[start]
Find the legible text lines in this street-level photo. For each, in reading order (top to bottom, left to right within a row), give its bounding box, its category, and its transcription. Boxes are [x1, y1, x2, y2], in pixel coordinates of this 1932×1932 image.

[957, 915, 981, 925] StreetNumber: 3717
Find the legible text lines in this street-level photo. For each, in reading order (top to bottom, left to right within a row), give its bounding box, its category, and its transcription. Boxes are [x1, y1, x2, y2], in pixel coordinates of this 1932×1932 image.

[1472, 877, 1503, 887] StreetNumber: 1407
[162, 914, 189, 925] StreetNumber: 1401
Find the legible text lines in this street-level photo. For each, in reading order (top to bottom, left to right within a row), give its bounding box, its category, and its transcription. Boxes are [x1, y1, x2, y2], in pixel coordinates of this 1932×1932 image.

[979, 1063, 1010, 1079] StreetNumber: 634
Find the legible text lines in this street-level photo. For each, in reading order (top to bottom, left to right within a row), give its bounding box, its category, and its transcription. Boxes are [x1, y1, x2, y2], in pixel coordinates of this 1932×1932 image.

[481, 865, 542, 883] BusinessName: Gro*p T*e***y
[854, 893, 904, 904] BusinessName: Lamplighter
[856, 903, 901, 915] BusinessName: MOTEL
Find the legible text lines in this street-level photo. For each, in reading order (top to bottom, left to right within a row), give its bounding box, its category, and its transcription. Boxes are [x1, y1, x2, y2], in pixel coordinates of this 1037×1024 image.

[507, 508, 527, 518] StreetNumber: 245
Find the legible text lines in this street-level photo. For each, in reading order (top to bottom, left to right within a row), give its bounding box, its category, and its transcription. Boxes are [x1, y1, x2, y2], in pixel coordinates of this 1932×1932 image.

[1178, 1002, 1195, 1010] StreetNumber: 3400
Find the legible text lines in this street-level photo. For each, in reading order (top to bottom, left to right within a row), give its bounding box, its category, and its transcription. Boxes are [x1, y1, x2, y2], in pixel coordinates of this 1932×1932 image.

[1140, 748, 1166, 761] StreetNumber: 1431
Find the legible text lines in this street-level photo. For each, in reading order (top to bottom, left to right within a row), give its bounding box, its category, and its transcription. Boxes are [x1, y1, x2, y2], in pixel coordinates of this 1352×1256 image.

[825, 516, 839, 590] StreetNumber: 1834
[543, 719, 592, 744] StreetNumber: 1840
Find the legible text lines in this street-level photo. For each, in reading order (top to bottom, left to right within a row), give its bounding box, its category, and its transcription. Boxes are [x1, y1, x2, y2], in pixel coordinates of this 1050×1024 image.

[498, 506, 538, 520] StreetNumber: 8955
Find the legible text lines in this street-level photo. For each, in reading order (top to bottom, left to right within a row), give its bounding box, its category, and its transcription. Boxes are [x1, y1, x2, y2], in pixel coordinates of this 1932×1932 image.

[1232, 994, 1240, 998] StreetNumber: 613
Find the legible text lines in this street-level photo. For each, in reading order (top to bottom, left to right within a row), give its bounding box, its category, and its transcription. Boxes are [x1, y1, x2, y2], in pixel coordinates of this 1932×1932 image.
[end]
— EXERCISE DESCRIPTION —
Please rewrite all of the lines above, swapping each "legible" for "readable" and keeping everything else the same.

— SOLUTION TO THE PROBLEM —
Find the readable text lines in this street-level photo. For each, in reading order (top to bottom, left to right within a row), give its bounding box, its category, and its transcription. Boxes are [x1, y1, x2, y2], in pixel coordinates of this 1932×1932 image.

[957, 915, 981, 925] StreetNumber: 3717
Find the readable text lines in this street-level photo. For each, in reading order (top to bottom, left to right within a row), give its bounding box, its category, and its transcription. Boxes are [x1, y1, x2, y2], in pixel coordinates of this 1932×1932 image.

[1472, 877, 1503, 887] StreetNumber: 1407
[162, 914, 189, 925] StreetNumber: 1401
Find the readable text lines in this street-level photo. For each, in reading order (top to bottom, left to right within a row), give its bounding box, its category, and its transcription. Boxes are [x1, y1, x2, y2], in pixel coordinates of this 1932×1932 image.

[979, 1063, 1010, 1079] StreetNumber: 634
Find the readable text lines in this street-level photo. For each, in reading order (top to bottom, left to right within a row), give its bounding box, its category, and its transcription. Boxes are [x1, y1, x2, y2], in pixel coordinates of this 1932×1932 image.

[481, 865, 542, 883] BusinessName: Gro*p T*e***y
[854, 893, 904, 904] BusinessName: Lamplighter
[856, 903, 901, 915] BusinessName: MOTEL
Find the readable text lines in this street-level photo. For each, in reading order (top to bottom, left to right within a row), give its bounding box, its category, and its transcription. Boxes are [x1, y1, x2, y2], in pixel coordinates of this 1037×1024 image.

[507, 508, 527, 518] StreetNumber: 245
Find the readable text lines in this street-level photo. For each, in reading order (top to bottom, left to right within a row), give its bounding box, its category, and its transcription. Boxes are [x1, y1, x2, y2], in pixel coordinates of this 1932×1932 image.

[1178, 1002, 1195, 1010] StreetNumber: 3400
Find the readable text lines in this street-level photo. For each, in reading order (top to bottom, left to right within a row), give its bounding box, its category, and its transcription. Boxes are [x1, y1, x2, y2], in pixel coordinates of this 1932×1932 image.

[1140, 748, 1166, 761] StreetNumber: 1431
Find the readable text lines in this street-level photo. For each, in reading order (top to bottom, left to right within a row), give its bounding box, its category, and its transcription. Boxes are [x1, y1, x2, y2], in pixel coordinates of this 1352×1256 image.

[825, 516, 839, 590] StreetNumber: 1834
[543, 719, 592, 744] StreetNumber: 1840
Find the readable text lines in this street-level photo. For each, in reading order (top to bottom, left to right within a row), give its bounding box, its category, and its transcription. Boxes are [x1, y1, x2, y2], in pixel coordinates of this 1050×1024 image.

[498, 506, 538, 520] StreetNumber: 8955
Find the readable text lines in this street-level photo. For each, in reading order (top to bottom, left to right within a row), give its bounding box, its category, and its transcription. Boxes are [x1, y1, x2, y2], in pixel coordinates of this 1932×1932 image.

[1232, 994, 1240, 998] StreetNumber: 613
Find the readable text lines in this street-level photo. For each, in reading order (top to bottom, left to right within a row), give its bounding box, its category, and its transcription. Boxes are [x1, y1, x2, y2], in pixel coordinates of this 1932×1932 image.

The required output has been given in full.